WHAT YOU WILL DO: When you come to a picture, pass over it, and set down the entries below exactly.

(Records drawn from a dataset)
◆ ◆ ◆ ◆ ◆
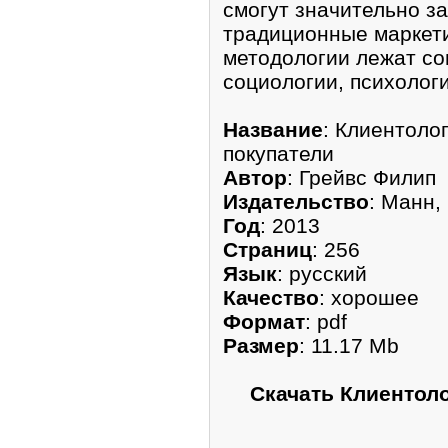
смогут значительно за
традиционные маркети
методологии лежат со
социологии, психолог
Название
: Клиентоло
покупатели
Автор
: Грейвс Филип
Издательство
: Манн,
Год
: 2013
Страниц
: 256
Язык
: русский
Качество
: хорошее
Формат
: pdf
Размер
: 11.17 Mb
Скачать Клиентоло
◆ ◆ ◆ ◆ ◆
YOUR SOLUTION:
смогут значительно за
традиционные маркети
методологии лежат со
социологии, психолог
Название
: Клиентоло
покупатели
Автор
: Грейвс Филип
Издательство
: Манн,
Год
: 2013
Страниц
: 256
Язык
: русский
Качество
: хорошее
Формат
: pdf
Размер
: 11.17 Mb
Скачать Клиентоло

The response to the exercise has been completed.